By Nina Martinez, Skadden Fellow, New York Legal Assistance Group
The election season has generated a good deal of conversation around women's rights at work, from the gender pay gap, to the dearth of women in leadership positions, to incidents of sexual harassment. One particular workplace abuse, however, has not gotten much play: discrimination against pregnant employees. This is unfortunate given the fact that thousands of pregnancy-related discrimination claims are filed each year with the Equal Employment Opportunity Commission (EEOC).
When faced with discriminatory treatment in the workplace, pregnant employees in New York City should be aware that they have a range of protections available to them under city, state, and federal law. Although efforts to obtain these protections represent a hard-fought battle for women in the workplace, they are progressively expanding through the enactment of more targeted reforms.
The federal protection against discrimination on the basis of pregnancy is rooted in Title VII of the Civil Rights Act of 1964 (Title VII). Title VII prohibits discrimination on the basis of sex, race, color, national origin, and religion. Curiously, when Title VII was first enacted it did not specifically include pregnancy as a protected trait. In fact, as late as 1976 the Supreme Court ruled that an employer who treated pregnant workers differently for the purposes of participation in a disability plan was not in violation of federal law.
In response, Congress enacted the Pregnancy Discrimination Act of 1978 (PDA), amending Title VII to include pregnant workers as a protected class. The PDA explicitly prohibits an employer from terminating, demoting, or reducing the pay of an employee solely on the basis of pregnancy, but fell short of obliging them to accommodate employees who, due to pregnancy-related conditions, require temporary assistance. Therefore, in the years following the passage of the PDA, women who had prenatal visits to attend, fell ill due to morning sickness, or took time off to give birth and recuperate were not protected by the law and were regularly terminated for "excessive absenteeism."
When Congress amended the Americans with Disabilities Act (ADA) in 2008, it expanded the definition of disability to include impairments resulting from pregnancy, such as cervical insufficiency, anemia, sciatica, preeclampsia, gestational diabetes, or depression. The ADA Amendments Act of 2008 eases the burden of an employee to show that a medical condition is a covered disability under the Act. As a result, pregnancy-related conditions that may have prior to 2008 been difficult to request accommodations for are now generally accepted disabilities under the ADA. Because the ADA requires employers to provide reasonable accommodations to employees with disabilities, the 2008 amendments expanded protections for pregnant workers and has allowed them to retain employment prior to giving birth. According to the EEOC's guidance, accommodations can range from altered break and work schedules in order to rest or use the restroom, permission to sit or stand, ergonomic office furniture, shift changes, and permission to work from home.
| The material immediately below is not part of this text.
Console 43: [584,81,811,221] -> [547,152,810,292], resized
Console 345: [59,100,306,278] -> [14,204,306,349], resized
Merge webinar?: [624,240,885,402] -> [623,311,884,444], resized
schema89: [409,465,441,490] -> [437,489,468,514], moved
The ADA does not, however, consider pregnancy itself a disability and therefore leaves women who have normal pregnancies without the legal option of seeking accommodations at work, despite the fact that they will inevitably require time off to give birth, attend doctor's visits, and request the occasional opportunity to sit or deviate from standard break schedules.
In 1993 Congress enacted the Family Medical Leave Act (FMLA) to ensure job protection for employees with qualified medical and family reasons, including pregnancy. However, there are significant limitations to FMLA. Most notable is the fact that FMLA leave is unpaid. Additionally, employers are required to provide FMLA leave only where there are at least 50 people employed and an individual has worked at least 1,250 hours within the past 12 months. As a result, a large segment of pregnant workers are not able to take leave either because their employer is not covered by FMLA or their financial situation makes it impossible to take unpaid time off.
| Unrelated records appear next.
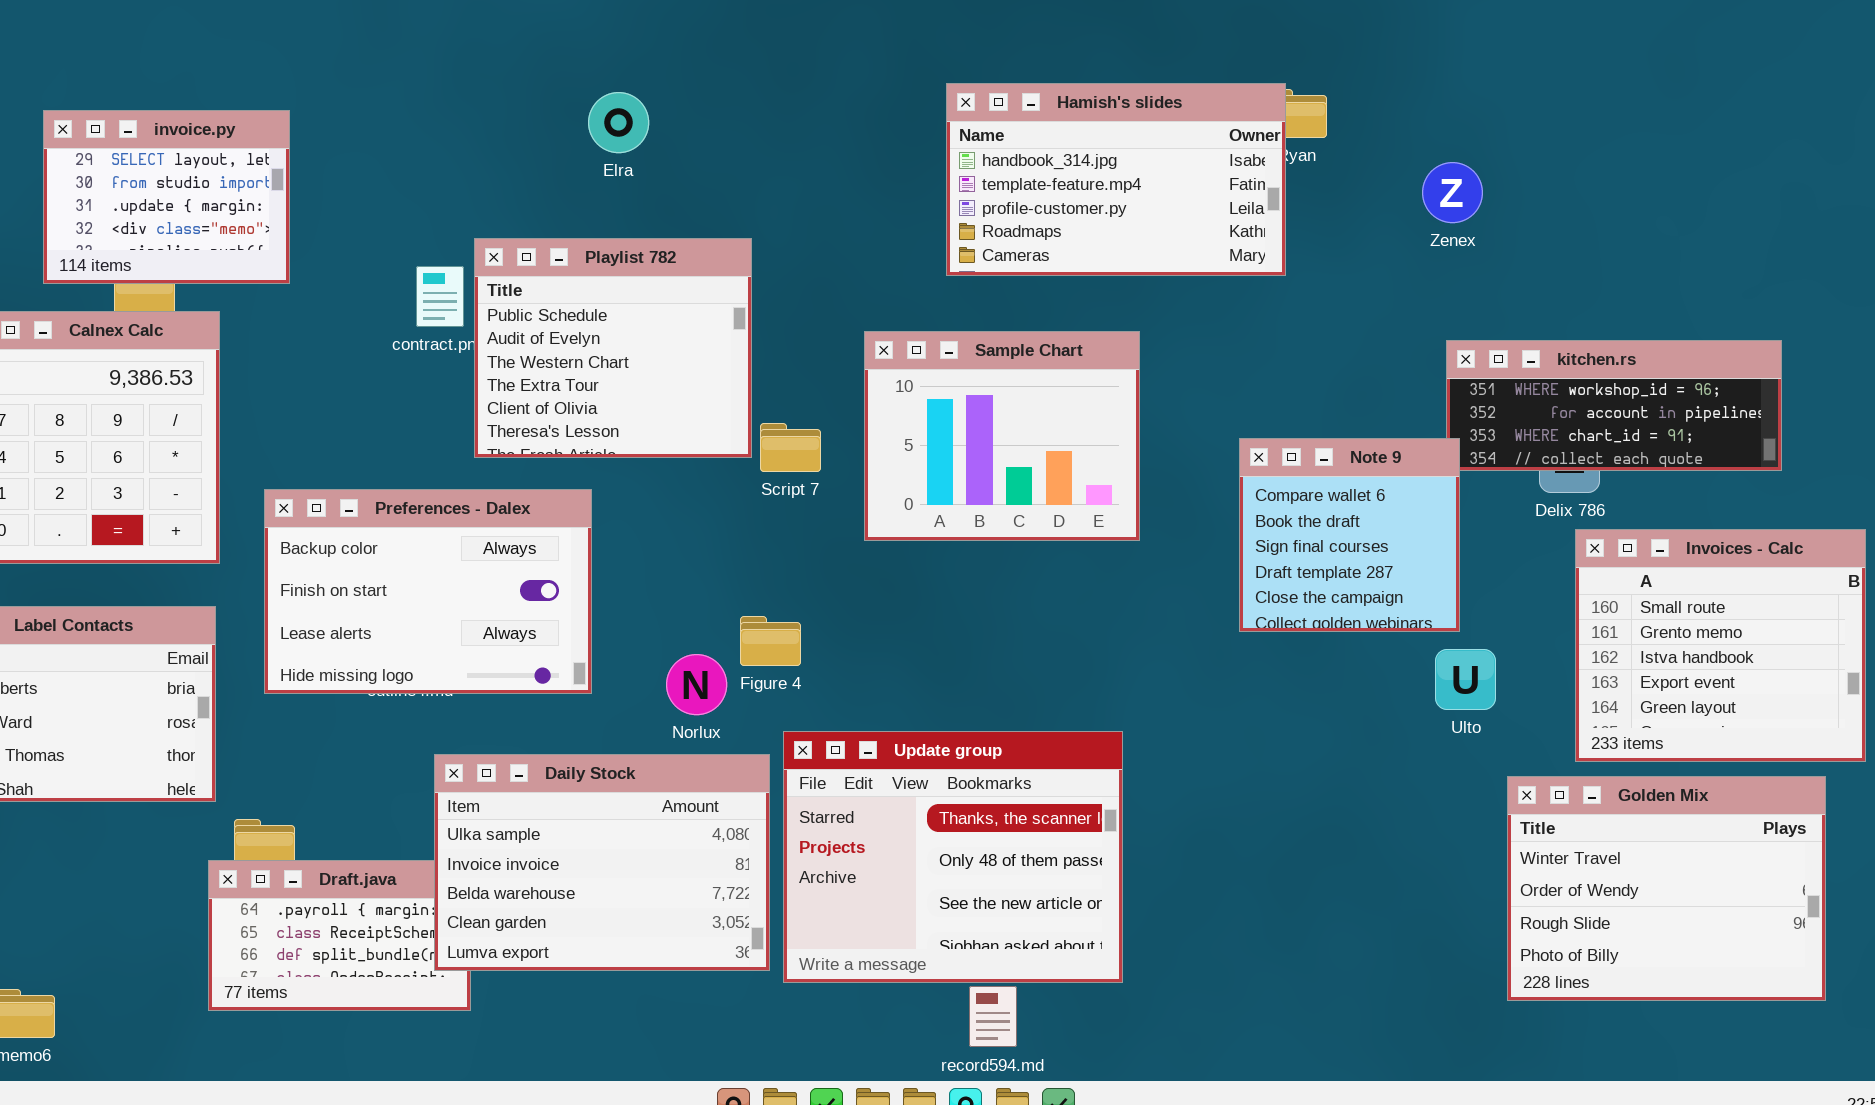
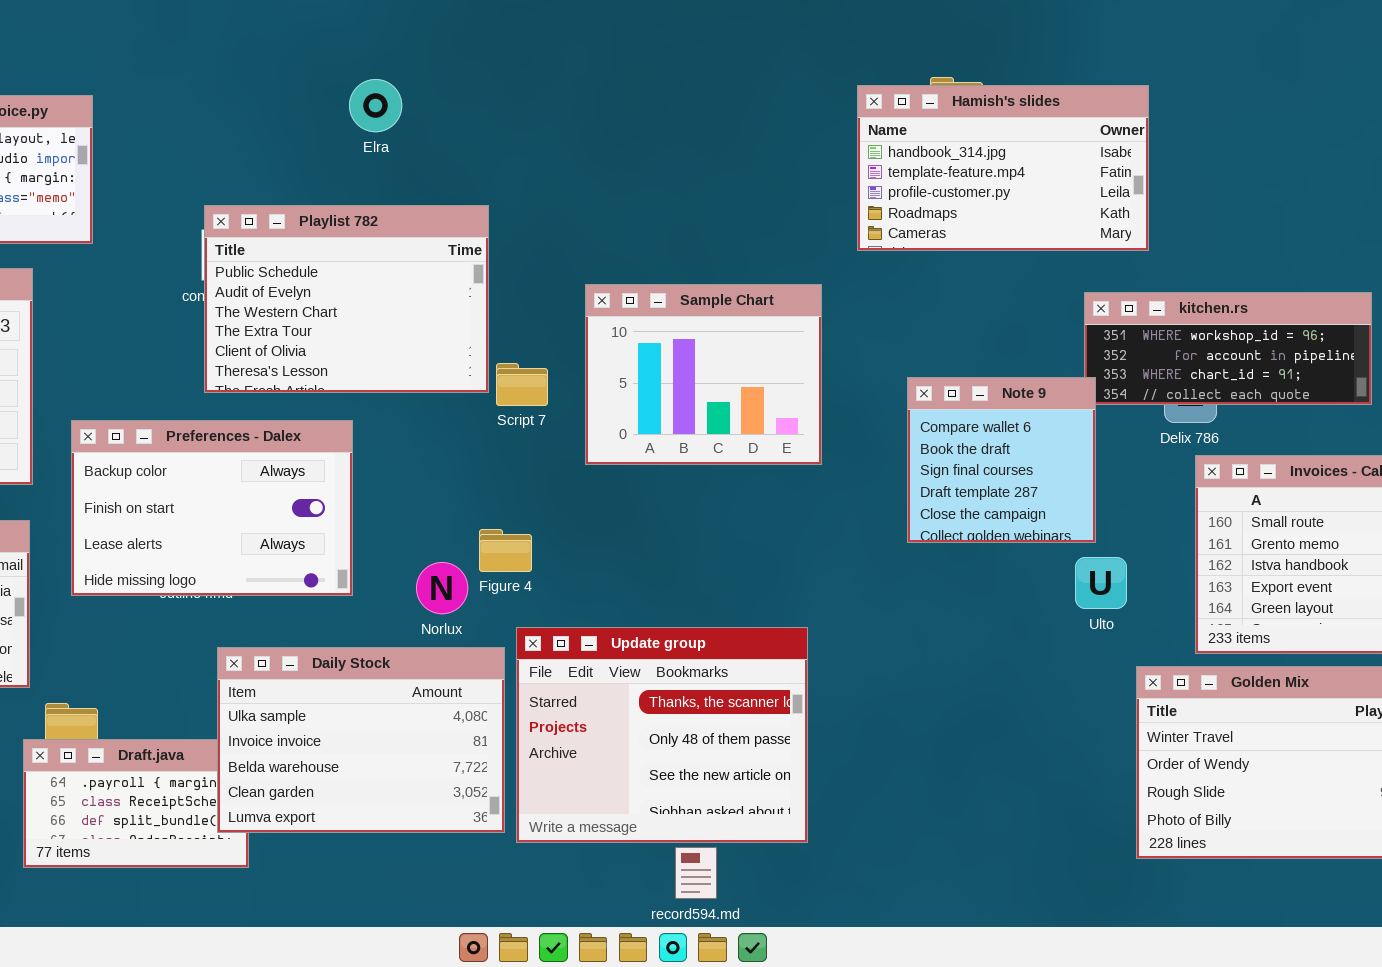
Hamish's slides: [946,83,1286,276] -> [857,85,1149,251], moved
Playlist 782: [474,238,752,458] -> [204,205,489,393], resized

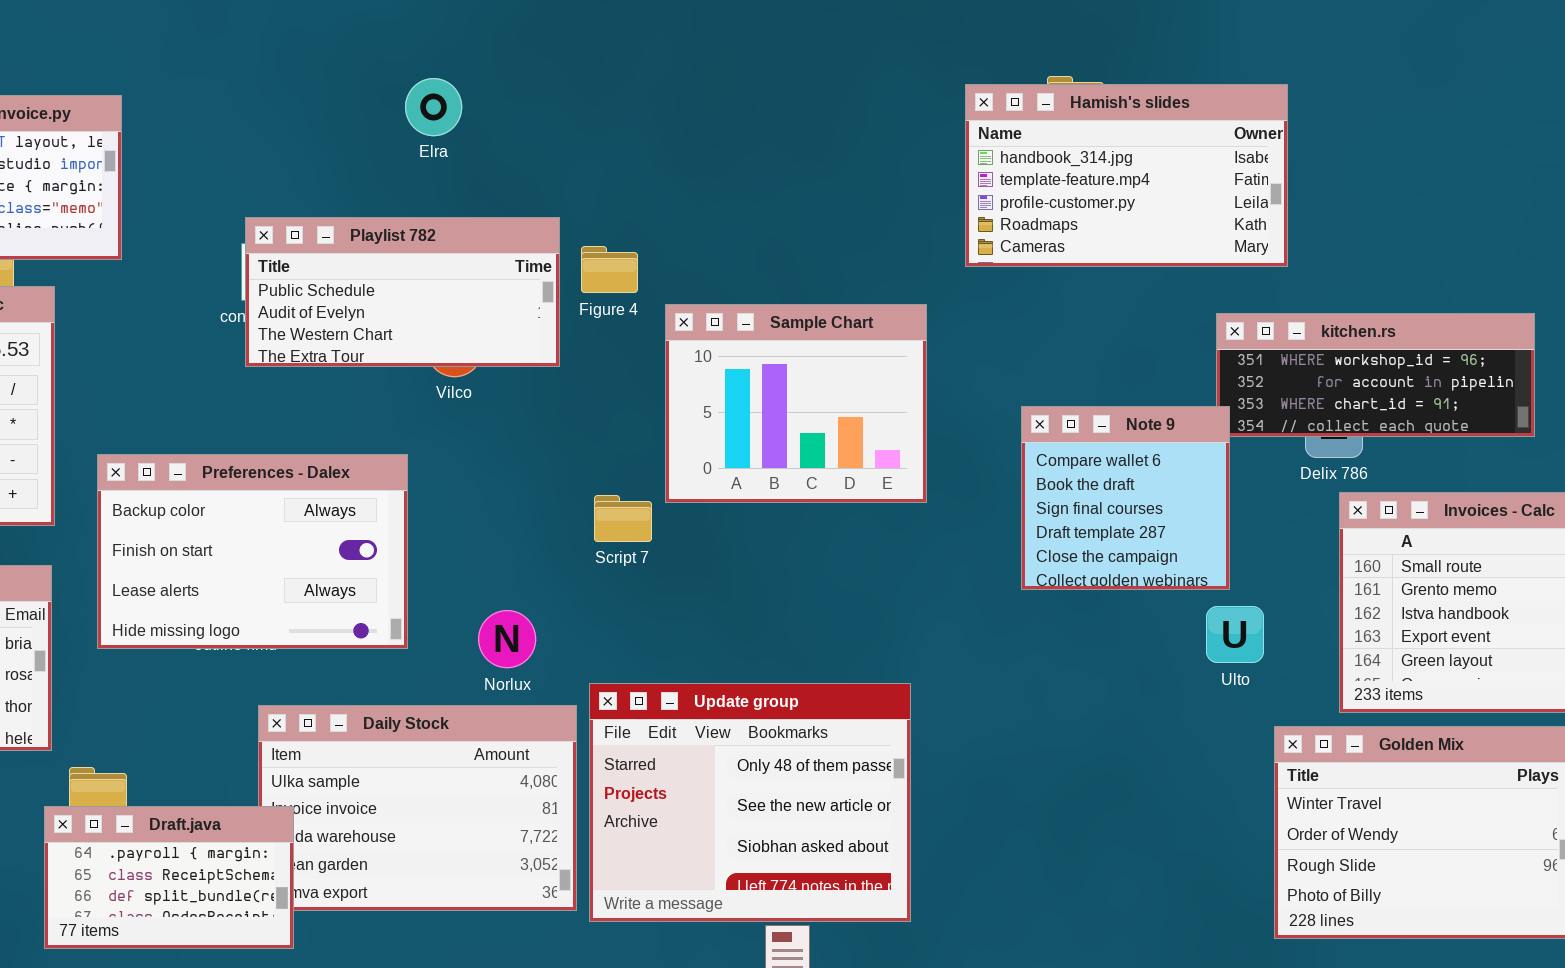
Playlist 782: [204,205,489,393] -> [245,217,560,367], resized
Script 7: [496,363,548,406] -> [594,495,652,542], moved
Figure 4: [479,529,532,572] -> [581,246,638,293], moved
Update group: [516,627,808,843] -> [589,683,911,922], scrolled down 1 row
Draft.java: [23,739,249,868] -> [44,806,294,949], raised

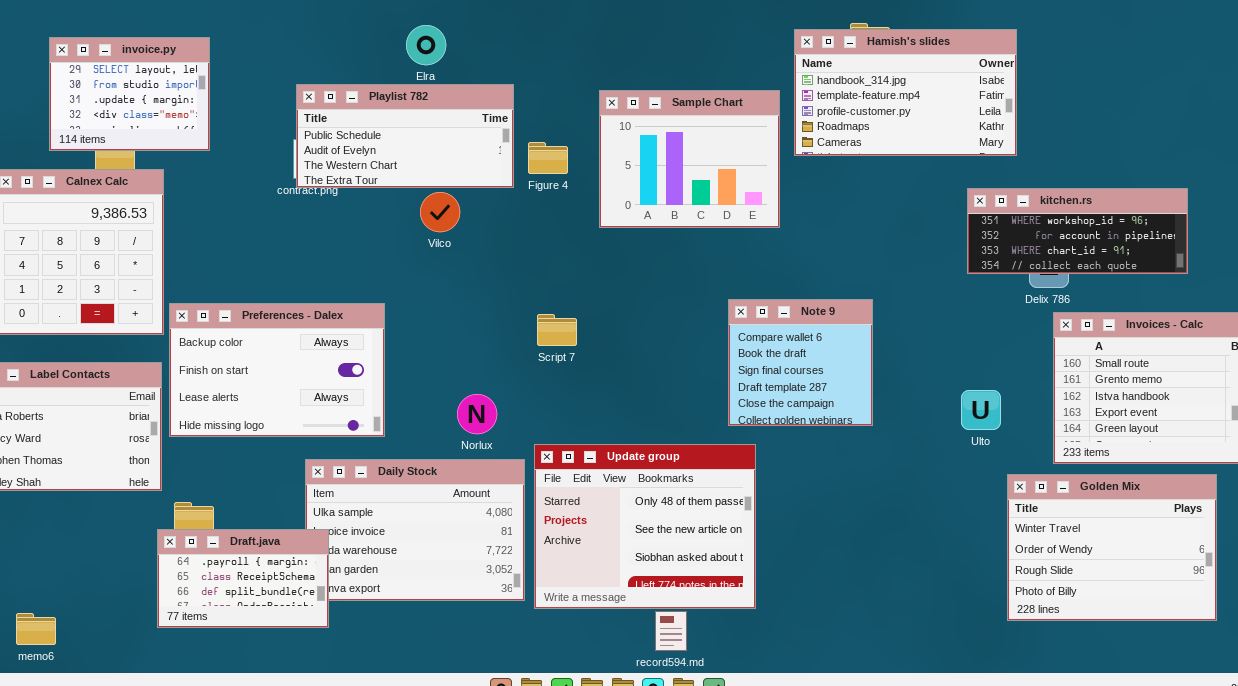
Playlist 782: [245,217,560,367] -> [296,84,514,188], moved
Sample Chart: [665,304,927,503] -> [599,90,780,228], moved
Note 9: [1021,406,1230,590] -> [728,299,873,426], moved
Preferences - Dalex: [97,454,408,649] -> [169,303,385,437], moved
In addition to federal laws, New York City employees are covered by city and state human rights laws. In fact, New York's anti-discrimination laws are the oldest in the country and predate the creation of Title VII. The New York laws are constantly evolving to address the needs of pregnant workers and tend to cover employees who would not be eligible for protection under the federal law. Where Title VII requires that at least 15 individuals be employed for coverage, the state and city human rights laws require just a minimum of four employees. Additionally, the have been liberally interpreted to provide more expansive protections to workers than the federal law. More recent legislation stipulates that employees with normal pregnancies are entitled to the same accommodations as those with ancillary medical issues like preeclampsia. In May 2016, the New York City Commission on Human Rights released robust guidance on pregnancy discrimination. This guidance sets forth very clearly the obligations of employers and the rights of employees in the context of discrimination and accommodations.
Pregnant workers in New York City should reach out for assistance in the face of discriminatory treatment and feel confident that such treatment will be remedied under the law.